··· EXTRACT TO READ ···

The Reef Review, The “Spooky” Workers and TV’s Alcatraz

This column was originally published in the Central Western Daily on Tuesday 21st February 2012.

I’d like to thank everybody who washed their car or mowed their lawn over the weekend. Now it’s raining again.

I like to support Australian cinema as much as possible. Unfortunately this weekend I chose to watch The Reef, a humourless thriller involving two good looking couples, a yacht and a hungry shark. Can you guess what happens? Whilst beautifully shot in Queensland, the plodding storyline makes the 88 minute run time seem much longer. The bland characters were paper thin, making it very difficult to care as they are picked off by Jaws one by one. Just like the characters, all I wanted to do was endure the experience and make it to the end. None of the promotional material for the movie suggested a feel good film so I suppose I wasn’t deceived. After all, the uplifting tagline on the box was, “Pray you drown first.” If you want to see your favourite actors from McLeod’s Daughters and Underbelly become fish food then The Reef is definitely for you. Avoid if your holiday later this year is at the beach.

··· THE DATA ···

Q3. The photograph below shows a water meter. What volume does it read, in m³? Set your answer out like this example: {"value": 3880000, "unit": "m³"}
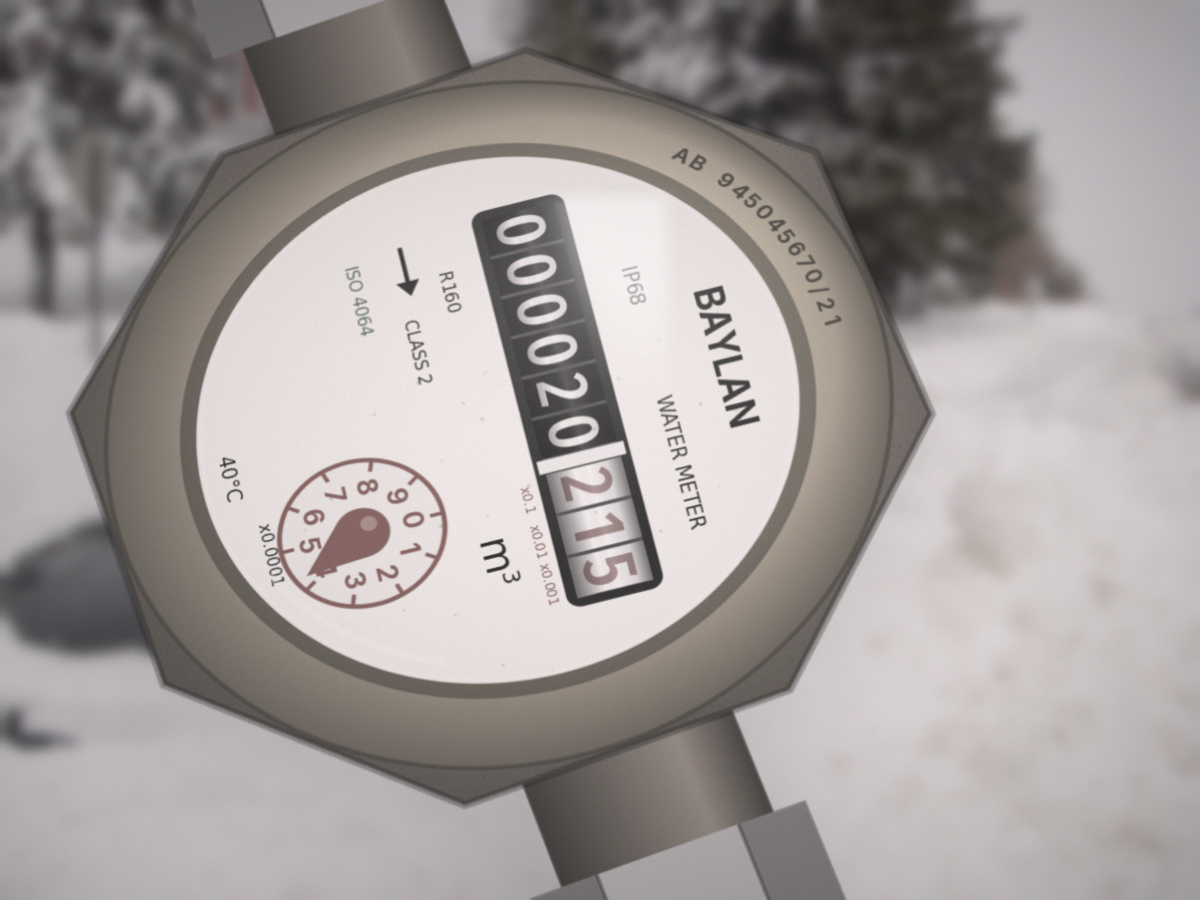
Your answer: {"value": 20.2154, "unit": "m³"}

···

TASK LIST:
• 1. Transcribe the passage of the column between "This column was" and "it’s raining again.", inclusive.
• 2. According to the column, in which state was The Reef filmed?

ANSWERS TO THE EXERCISES:
• 1.
This column was originally published in the Central Western Daily on Tuesday 21st February 2012.

I’d like to thank everybody who washed their car or mowed their lawn over the weekend. Now it’s raining again.

• 2. Queensland